**Task description**
Count the lines in the entries below that contain the string "right", treating uppercase and lowercase letters as distinct. Reply with the number alone.

**Records for the exercise**
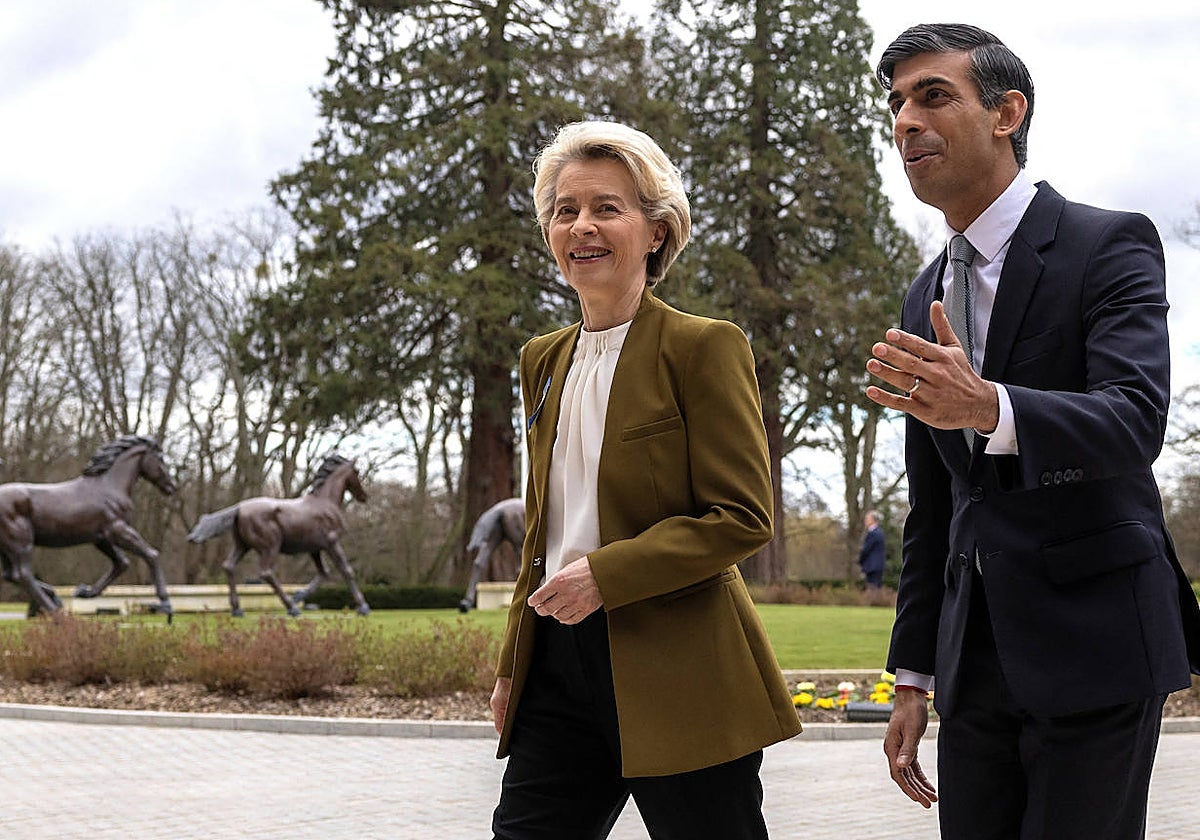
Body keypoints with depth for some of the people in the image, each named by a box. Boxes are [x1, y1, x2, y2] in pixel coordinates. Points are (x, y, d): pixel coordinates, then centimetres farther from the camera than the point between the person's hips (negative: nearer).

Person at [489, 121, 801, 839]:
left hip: (674, 673, -6)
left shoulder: (704, 348, -6)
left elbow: (743, 518, -12)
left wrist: (605, 574, -18)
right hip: (561, 664, 6)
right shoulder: (544, 360, 15)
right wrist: (513, 663, 16)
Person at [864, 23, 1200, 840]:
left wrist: (988, 406, -41)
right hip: (976, 659, 6)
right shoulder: (927, 299, 14)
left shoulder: (1111, 243, -6)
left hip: (1094, 644, -6)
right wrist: (914, 676, 16)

**Your response**
6